MATERIAL PROVIDED ::
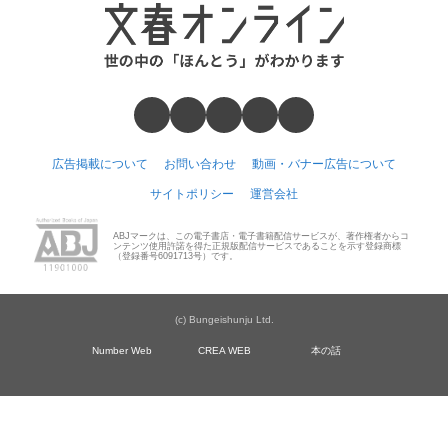
広告掲載について
お問い合わせ
動画・バナー広告について
サイトポリシー
運営会社
ABJマークは、この電子書店・電子書籍配信サービスが、著作権者からコ
ンテンツ使用許諾を得た正規版配信サービスであることを示す登録商標
（登録番号6091713号）です。
(c) Bungeishunju Ltd.
Number Web
CREA WEB
本の話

EXERCISE :: Retype word for word the line above with "ンテンツ使用許諾を得た正規版配信サービスであることを示す登録商標" and all lines after it, nothing else.

THE ANSWER ::
ンテンツ使用許諾を得た正規版配信サービスであることを示す登録商標
（登録番号6091713号）です。
(c) Bungeishunju Ltd.
Number Web
CREA WEB
本の話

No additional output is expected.